真三國志関羽編−18−



2008年07月21日(Mon)
真三國志関羽編−18−
 「どうしようか。」
 とりあえず張飛はもう一度頭の中で玄徳が言った言葉をなぞってみた。
 そして自分の身のあり方を考えるが、元々深く考えることが苦手な張飛は人を頼み関羽を呼んで来てもらう。

 関羽が来たのは翌日であった。玄徳の許に連れ去られたのにもかかわらず、迎えに来るまではかなり時間がかかった。

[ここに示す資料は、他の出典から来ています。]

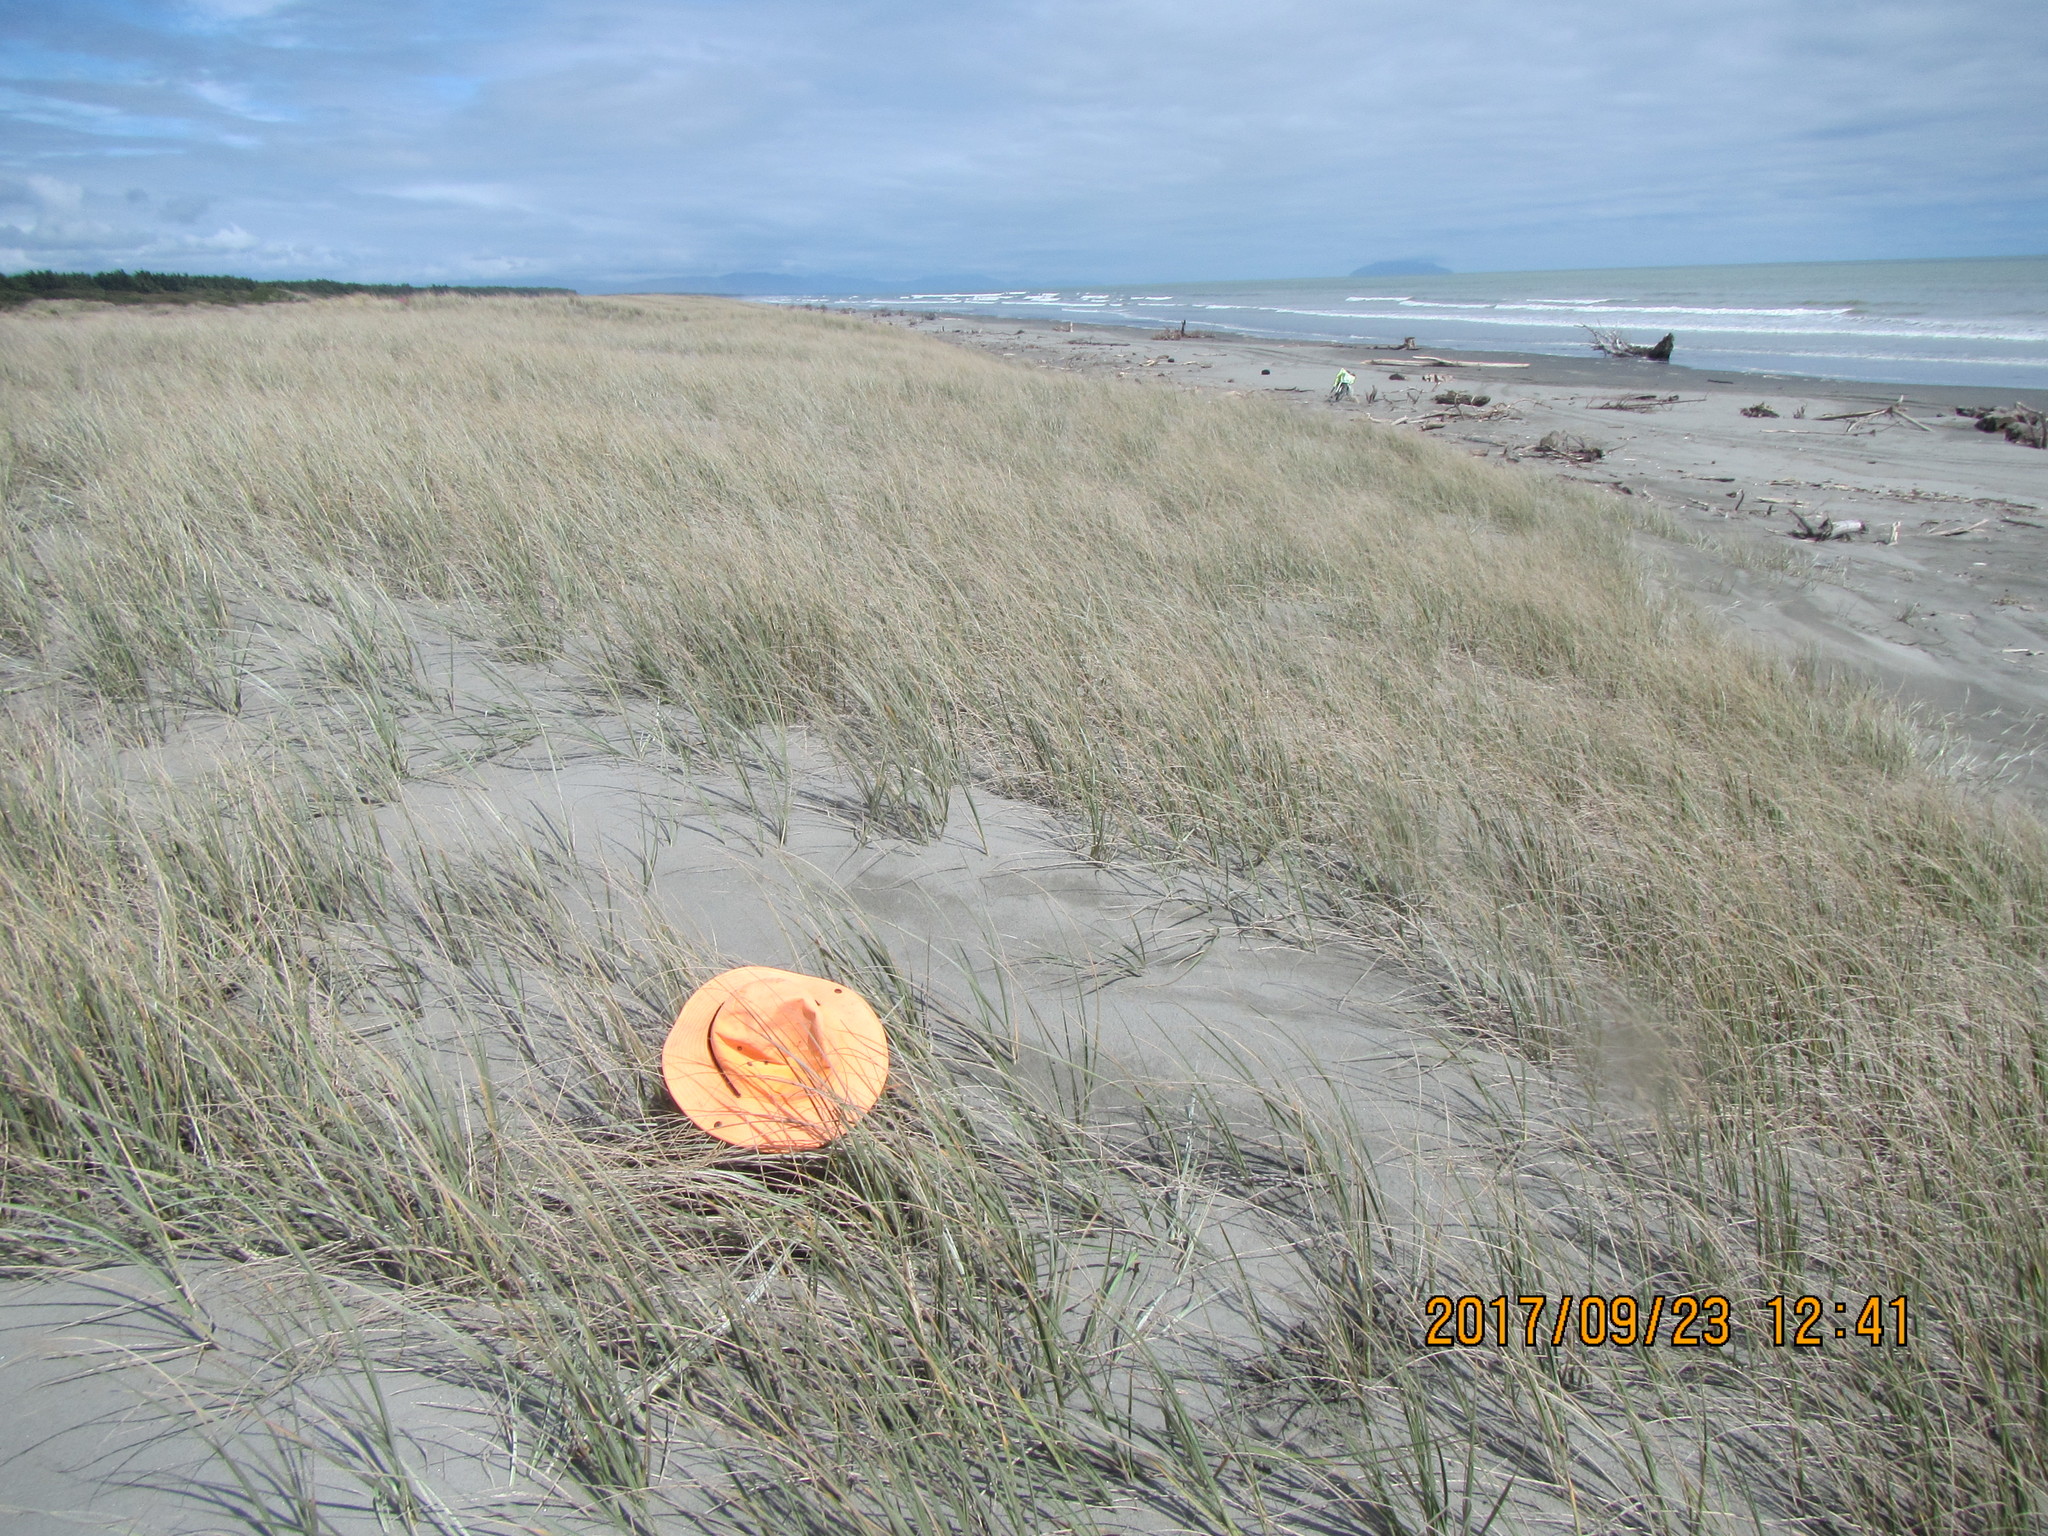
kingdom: Animalia
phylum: Arthropoda
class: Arachnida
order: Araneae
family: Salticidae
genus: Maratus
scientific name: Maratus griseus
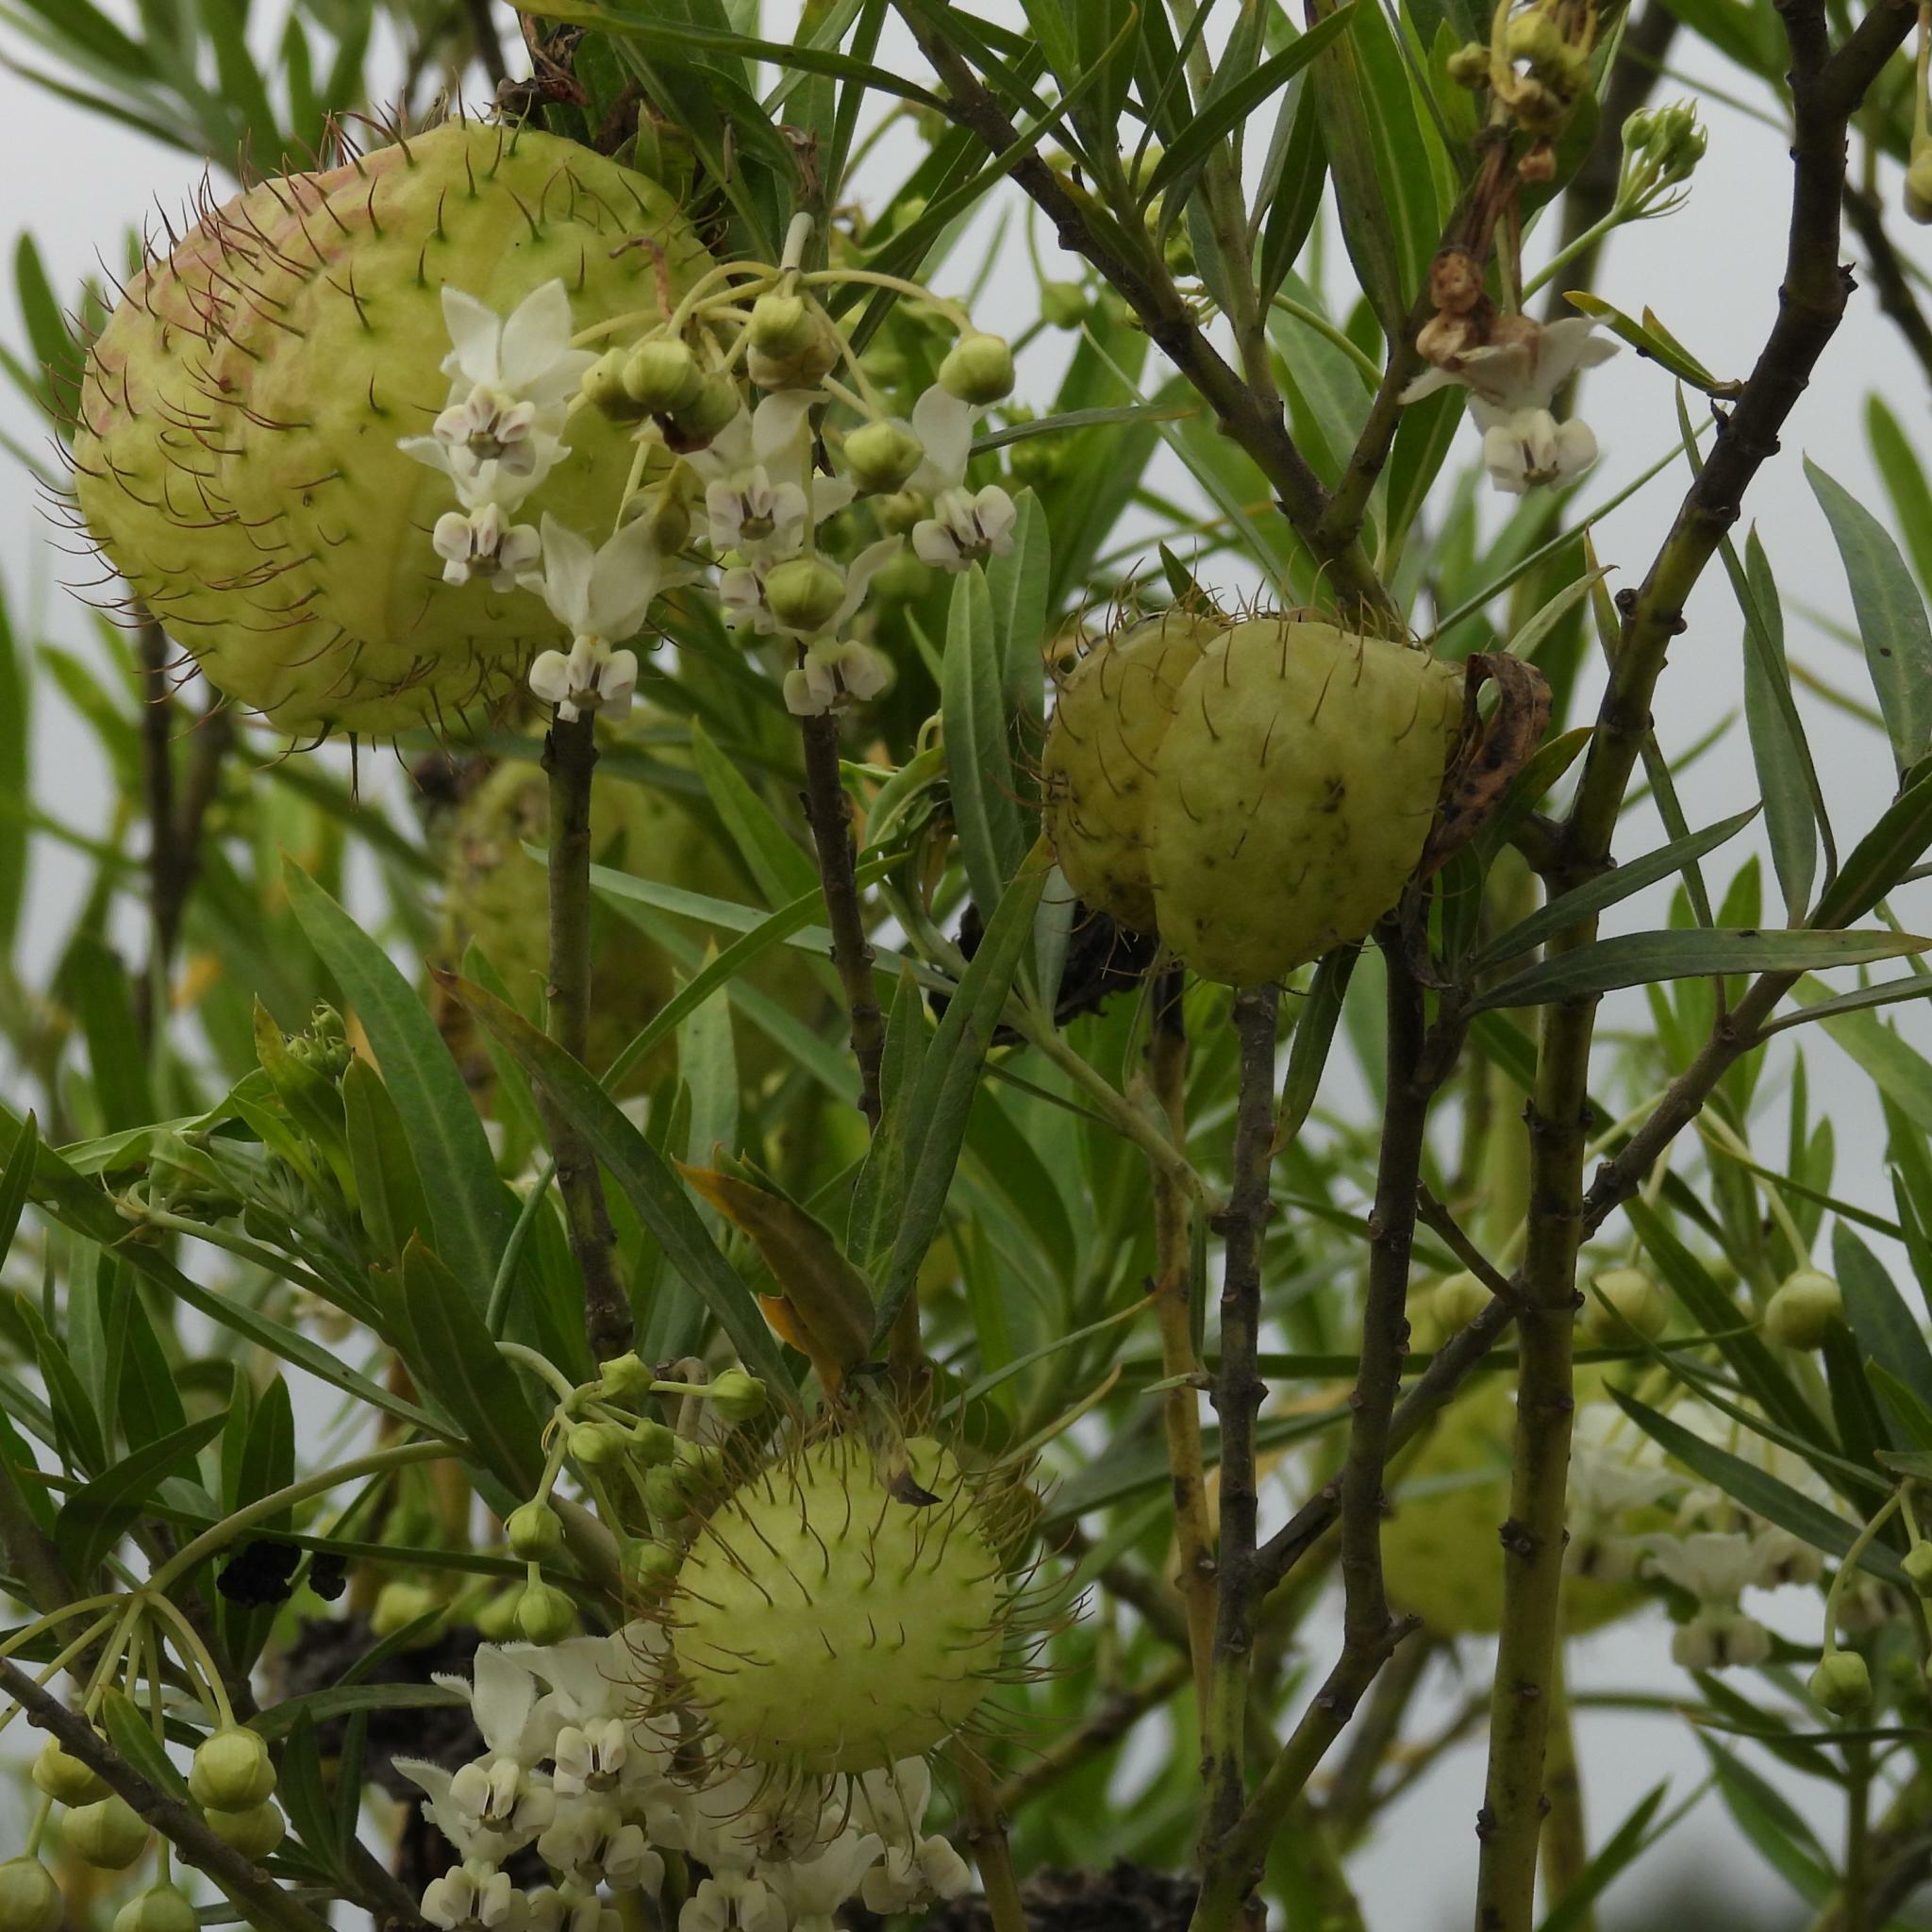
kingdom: Plantae
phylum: Tracheophyta
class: Magnoliopsida
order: Gentianales
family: Apocynaceae
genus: Gomphocarpus
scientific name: Gomphocarpus physocarpus
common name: Balloon cotton bush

 正直関羽にしてみたら、張飛がどうしようとあまり興味がなかったし、玄徳が面倒を見てくれるのならやっかい払いできたと彼は思っていたのである。
 だから隠していたが嫌そうな顔をして彼は向かいに来た。張飛が玄徳の言った内容について相談したが、あまり芳しい返事でなかった。
 「お前が従いたければ、従えばいいだろう。俺は玄徳という奴に従わなくても、今の県令からは何かあったら力を貸して欲しいと言われておるから、義勇軍とはいえ素人連中だ。そんな奴らの力を借りる必要はない。」
 「まあ、そうだな。」
 別段喜びもしない(別に関羽に対して玄徳が言ったわけではないし、関羽にとって張飛が認められようがどうしようが興味もない訳である。)関羽に対して、正直がっかりしたし、他の人と同じような厄介者を相手にするような態度をうすうす気がついたのか張飛は思わず酒を口にする。
 「おい、酒を飲んで暴れるなよ。やっかいを起こしたら酒場でけんかをするのとは違うぞ。」
 関羽は酒乱の癖がある張飛をたしなめるが、不思議と張飛はこの日に限り少しも酔いそうな気がしなかった。
 それどころか、玄徳の言葉が胸にこだましており、そっちの方に酔っているかのように、気持ちは奪われていた。
 (みんなみんなそうだ。関羽のように友人面している奴も、両親のように好き勝手にやらしてくれるが家業を継がせてくれない奴も、俺の力を尊敬し(←それを人は恐れているという)手下になっている人間も、あの草むらでの時のように本当は信頼なんか出来ない。みんな俺様のことを厄介扱いしていて、誰一人本当はまともに扱ってくれないのだ。)
 (それなのに玄徳という男はどこか違う。少し馬鹿っぽいところもあるが、俺の才能を素直に買っているようであった。大事に扱ってくれた。)
 不意に関羽の態度を見ながら不意にある思いが浮かんでくる。
 (遙かに兄者の方が将軍として優れているから、俺は従ってきた。でも、俺様の命を賭けて従うべきなのは、俺様のことを一番評価してくれる人なのではないのか。
 それに答えて戦い、死ぬことこそ本当の幸せではないだろうか。)
 (心の中で厄介者扱いする奴らなんかより、少し馬鹿っぽいこの男の方がよほど俺の気持ちや働き場を与えてくれるのではないだろうか。)
 目を据わらせながら、そんなことを考え張飛は関羽を無視するかのように酒を飲み続ける。